An Aging Italian-American's Return to his Boyhood Village in a Quest to Rebuild his Spirit

Foreword Review

Murder and kidnapping aren’t what most readers expect in a coming-home-again narrative. Cross-cultural immigrant stories that are tinged with reminiscence, nostalgia, and a bit of angst are more the norm. But Joe Costanzo breaths new life into the genre with this heartfelt, but violent and vengeful novel of remembrance and identity.

The story opens with Carlo: a young Italian whose parents are dead and whose brother, sister-in-law, and nephew are about to immigrate to America. Carlo is harassing the stonemasons who are repairing the church in town. His venomous words show readers more than even Carlo knows—his hatred stretches beyond the stonemasons themselves to God, the church, and the loneliness he feels. The scene ends when he knocks down the scaffolding leaving the stonemasons to cling for their lives. It’s clear there’s more conflict to come and within a few short pages a murder occurs.

This event sets the stage for the main action of the story, which takes place some fifty years later when Carlo’s nephew, Stefano’s, midlife crisis brings him back to Italy to rekindle his lost memories.

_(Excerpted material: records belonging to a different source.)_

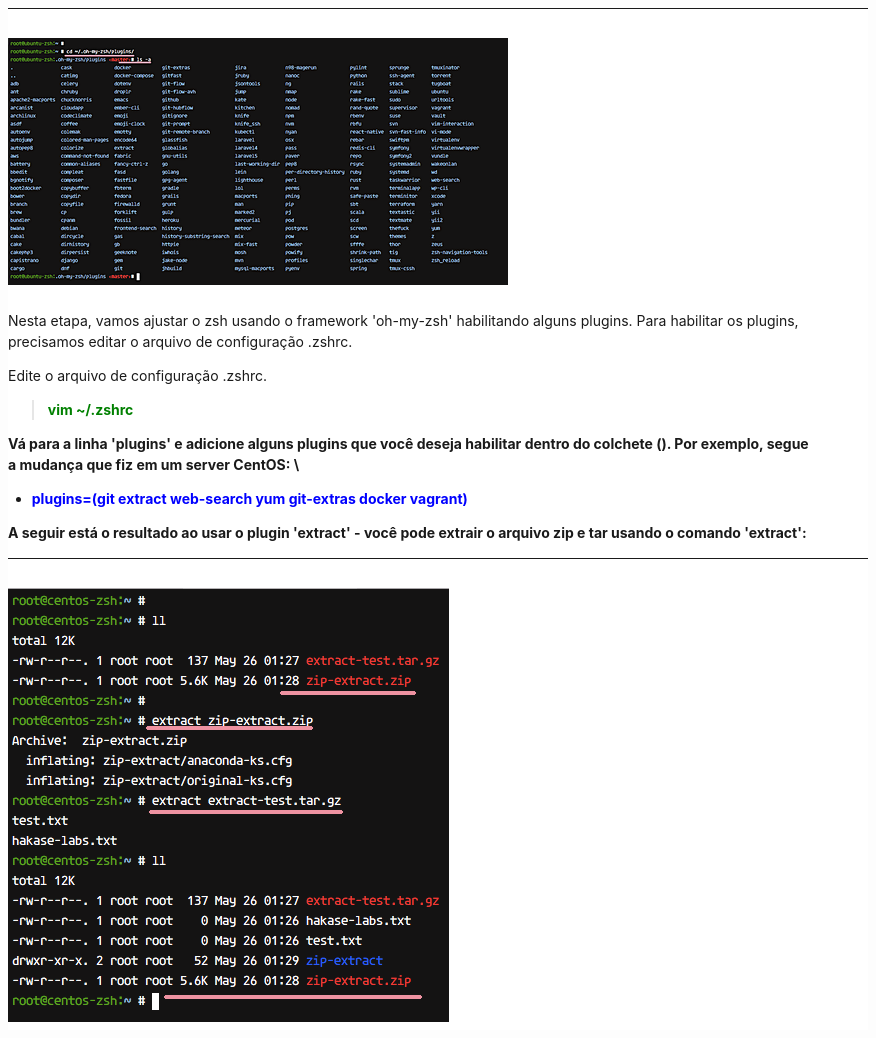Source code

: ----------------------------------------------------------------------------------------------------------------
![1](./img/zsh_4.webp)
----------------------------------------------------------------------------------------------------------------

Nesta etapa, vamos ajustar o zsh usando o framework 'oh-my-zsh' habilitando alguns plugins. Para habilitar os plugins, \
precisamos editar o arquivo de configuração .zshrc.

Edite o arquivo de configuração .zshrc.
><span style="color: green"> <b>vim ~/.zshrc<b/> </span>

Vá para a linha 'plugins' e adicione alguns plugins que você deseja habilitar dentro do colchete (). Por exemplo, segue \
a mudança que fiz em um server CentOS: \
* <font color="blue">plugins=(git extract web-search yum git-extras docker vagrant)</font>

A seguir está o resultado ao usar o plugin 'extract' - você pode extrair o arquivo zip e tar usando o comando 'extract':

----------------------------------------------------------------------------------------------------------------
![1](./img/zsh_5.webp)
----------------------------------------------------------------------------------------------------------------
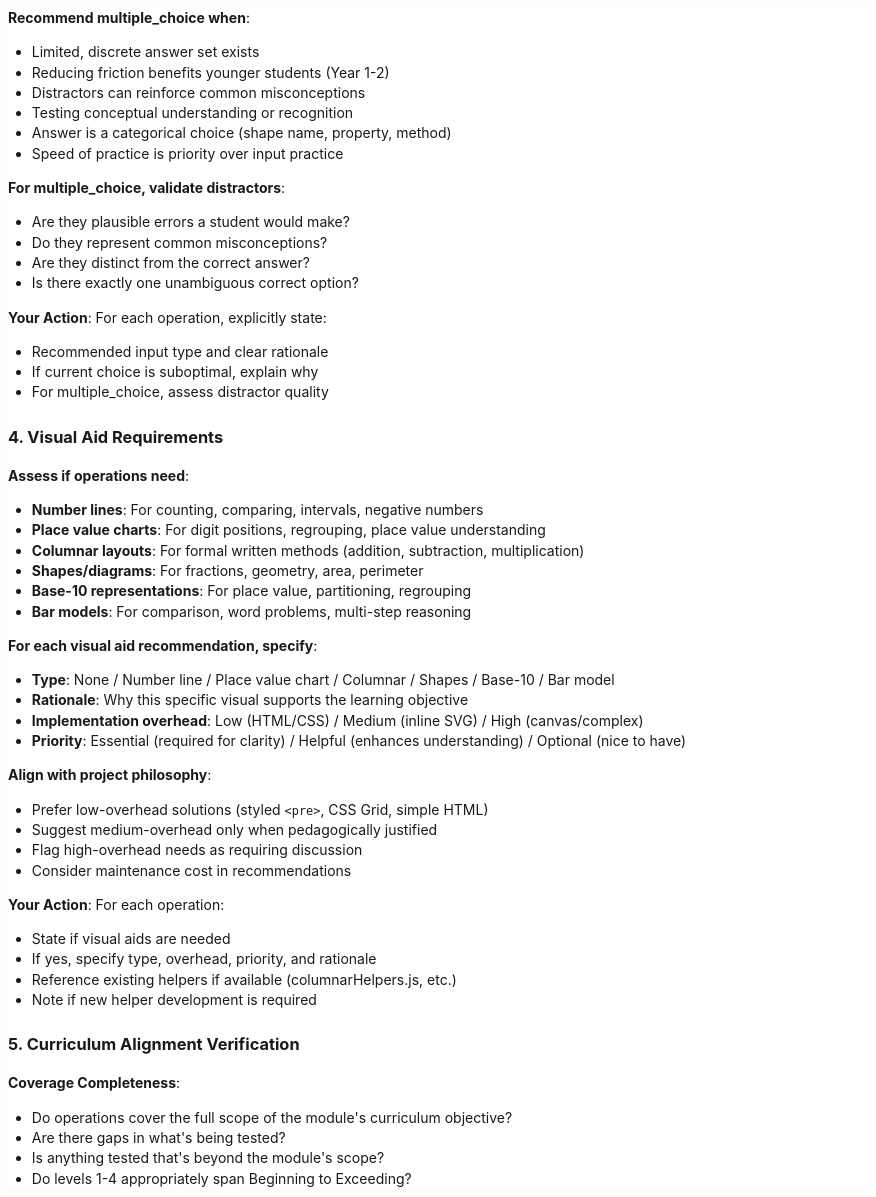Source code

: **Recommend multiple_choice when**:
- Limited, discrete answer set exists
- Reducing friction benefits younger students (Year 1-2)
- Distractors can reinforce common misconceptions
- Testing conceptual understanding or recognition
- Answer is a categorical choice (shape name, property, method)
- Speed of practice is priority over input practice

**For multiple_choice, validate distractors**:
- Are they plausible errors a student would make?
- Do they represent common misconceptions?
- Are they distinct from the correct answer?
- Is there exactly one unambiguous correct option?

**Your Action**: For each operation, explicitly state:
- Recommended input type and clear rationale
- If current choice is suboptimal, explain why
- For multiple_choice, assess distractor quality

### 4. Visual Aid Requirements

**Assess if operations need**:
- **Number lines**: For counting, comparing, intervals, negative numbers
- **Place value charts**: For digit positions, regrouping, place value understanding
- **Columnar layouts**: For formal written methods (addition, subtraction, multiplication)
- **Shapes/diagrams**: For fractions, geometry, area, perimeter
- **Base-10 representations**: For place value, partitioning, regrouping
- **Bar models**: For comparison, word problems, multi-step reasoning

**For each visual aid recommendation, specify**:
- **Type**: None / Number line / Place value chart / Columnar / Shapes / Base-10 / Bar model
- **Rationale**: Why this specific visual supports the learning objective
- **Implementation overhead**: Low (HTML/CSS) / Medium (inline SVG) / High (canvas/complex)
- **Priority**: Essential (required for clarity) / Helpful (enhances understanding) / Optional (nice to have)

**Align with project philosophy**:
- Prefer low-overhead solutions (styled `<pre>`, CSS Grid, simple HTML)
- Suggest medium-overhead only when pedagogically justified
- Flag high-overhead needs as requiring discussion
- Consider maintenance cost in recommendations

**Your Action**: For each operation:
- State if visual aids are needed
- If yes, specify type, overhead, priority, and rationale
- Reference existing helpers if available (columnarHelpers.js, etc.)
- Note if new helper development is required

### 5. Curriculum Alignment Verification

**Coverage Completeness**:
- Do operations cover the full scope of the module's curriculum objective?
- Are there gaps in what's being tested?
- Is anything tested that's beyond the module's scope?
- Do levels 1-4 appropriately span Beginning to Exceeding?
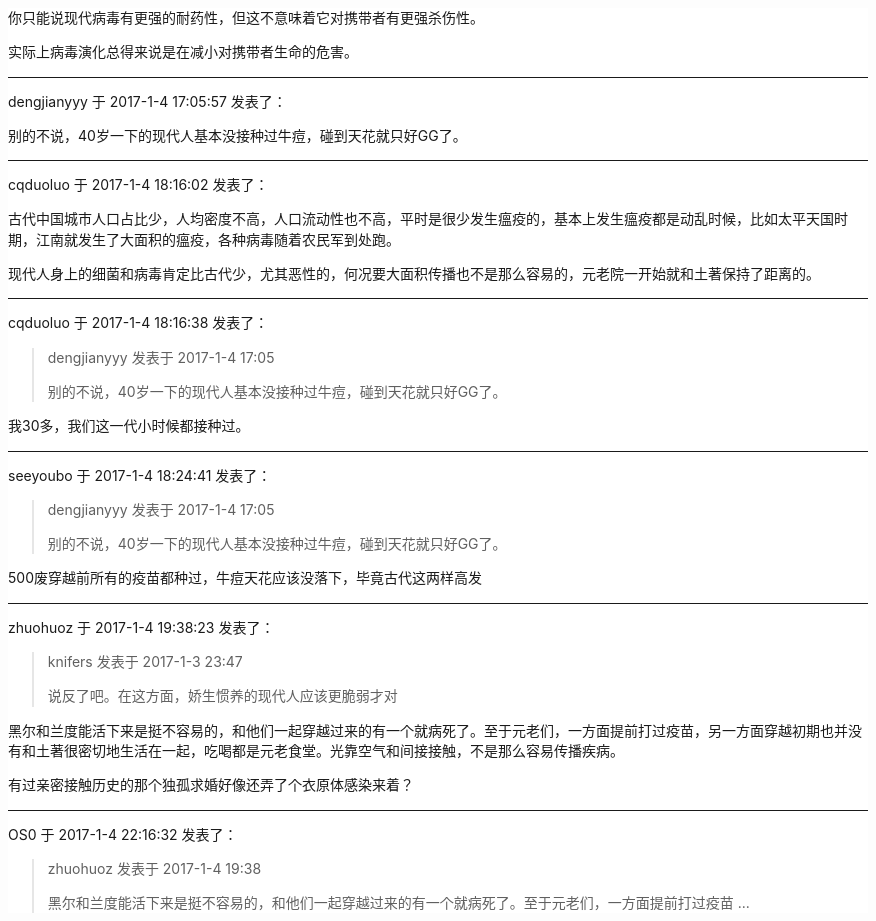你只能说现代病毒有更强的耐药性，但这不意味着它对携带者有更强杀伤性。

实际上病毒演化总得来说是在减小对携带者生命的危害。

---------

dengjianyyy 于 2017-1-4 17:05:57 发表了：

别的不说，40岁一下的现代人基本没接种过牛痘，碰到天花就只好GG了。

---------

cqduoluo 于 2017-1-4 18:16:02 发表了：

古代中国城市人口占比少，人均密度不高，人口流动性也不高，平时是很少发生瘟疫的，基本上发生瘟疫都是动乱时候，比如太平天国时期，江南就发生了大面积的瘟疫，各种病毒随着农民军到处跑。

现代人身上的细菌和病毒肯定比古代少，尤其恶性的，何况要大面积传播也不是那么容易的，元老院一开始就和土著保持了距离的。

---------

cqduoluo 于 2017-1-4 18:16:38 发表了：

> dengjianyyy 发表于 2017-1-4 17:05
> 
> 别的不说，40岁一下的现代人基本没接种过牛痘，碰到天花就只好GG了。



我30多，我们这一代小时候都接种过。

---------

seeyoubo 于 2017-1-4 18:24:41 发表了：

> dengjianyyy 发表于 2017-1-4 17:05
> 
> 别的不说，40岁一下的现代人基本没接种过牛痘，碰到天花就只好GG了。



500废穿越前所有的疫苗都种过，牛痘天花应该没落下，毕竟古代这两样高发

---------

zhuohuoz 于 2017-1-4 19:38:23 发表了：

> knifers 发表于 2017-1-3 23:47
> 
> 说反了吧。在这方面，娇生惯养的现代人应该更脆弱才对



黑尔和兰度能活下来是挺不容易的，和他们一起穿越过来的有一个就病死了。至于元老们，一方面提前打过疫苗，另一方面穿越初期也并没有和土著很密切地生活在一起，吃喝都是元老食堂。光靠空气和间接接触，不是那么容易传播疾病。

有过亲密接触历史的那个独孤求婚好像还弄了个衣原体感染来着？

---------

OS0 于 2017-1-4 22:16:32 发表了：

> zhuohuoz 发表于 2017-1-4 19:38
> 
> 黑尔和兰度能活下来是挺不容易的，和他们一起穿越过来的有一个就病死了。至于元老们，一方面提前打过疫苗 ...
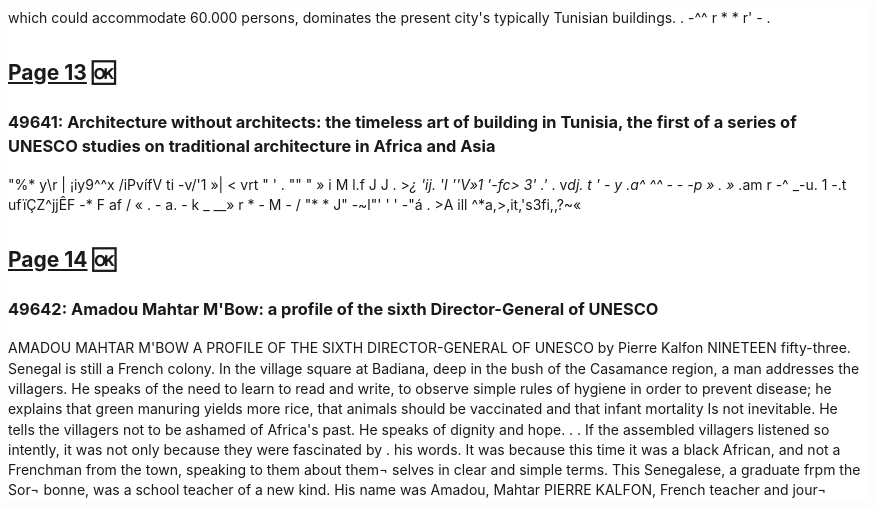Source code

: which could accommodate 60.000 persons, dominates the present city's typically Tunisian buildings. .
-^^ r * * r' - .
## [Page 13](https://demo.humlab.umu.se/courier/049648engo.pdf#page=13) 🆗
### 49641: Architecture without architects: the timeless art of building in Tunisia, the first of a series of UNESCO studies on traditional architecture in Africa and Asia
"%*
y\\r | ¡iy9^^x
/iPvífV ti -v/'1 »|
< vrt
" ' .
"" " » i
M l.f J J . >*¿ 'ij. 'I ''V»1 '-fc>
3' .'* . v*dj.
*t ' -
y .a^
^^ - - -p* » . »* .am r -^ _-u.
1 -.t ufïÇZ^jjÊF -*
F af / « . - a. -
k _ __» r * - M 	 - /
"* * J" -~l"' ' ' -"á . >A ill
^*a,>,it,'s3fi,,?~«
## [Page 14](https://demo.humlab.umu.se/courier/049648engo.pdf#page=14) 🆗
### 49642: Amadou Mahtar M'Bow: a profile of the sixth Director-General of UNESCO
AMADOU MAHTAR
M'BOW
A PROFILE
OF THE
SIXTH DIRECTOR-GENERAL
OF UNESCO
by Pierre Kalfon
NINETEEN fifty-three. Senegal
is still a French colony. In the
village square at Badiana, deep in the
bush of the Casamance region, a man
addresses the villagers.
He speaks of the need to learn to
read and write, to observe simple rules
of hygiene in order to prevent disease;
he explains that green manuring yields
more rice, that animals should be
vaccinated and that infant mortality Is
not inevitable. He tells the villagers
not to be ashamed of Africa's past.
He speaks of dignity and hope. . .
If the assembled villagers listened
so intently, it was not only because
they were fascinated by . his words.
It was because this time it was a black
African, and not a Frenchman from the
town, speaking to them about them¬
selves in clear and simple terms. This
Senegalese, a graduate frpm the Sor¬
bonne, was a school teacher of a new
kind. His name was Amadou, Mahtar
PIERRE KALFON, French teacher and jour¬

Readers may find the shift in focus from Carlo to Stefano a bit jarring, but the action of the story soon smoothes over any hesitation.

Restoration of the church hasn’t progressed since Carlo’s time, but it soon restarts in tandem with Stefano’s quest to restore his own youth. Stefano is weary of the American dream and is compelled to see what his life would’ve been like if his parents never left Italy. Meanwhile, his wife is impatient for him to rejoin her in the life they created together abroad.

Costanzo (author of Graphic Times) enriches the story with his own travels and studies, giving the novel a journalistic quality. In the fictional town of Roccamonti, the author captures the quaint beauty of Italy alongside the rugged violence of Calabria, showcasing compelling action alongside nuances of character.

Readers are caught up in Stefano’s hope of renewal and share his disappointment as he finds that history simply can’t be rewritten. The story delves in to the meanings of belief, piety, and commitment to home and self. As Stefano tries to forge through the deep-set powers of vengeance and justice, the actions of Carlo and other characters show the futility of his optimism. The result is an engaging read for Italophiles as well of fans of literary and suspense fiction.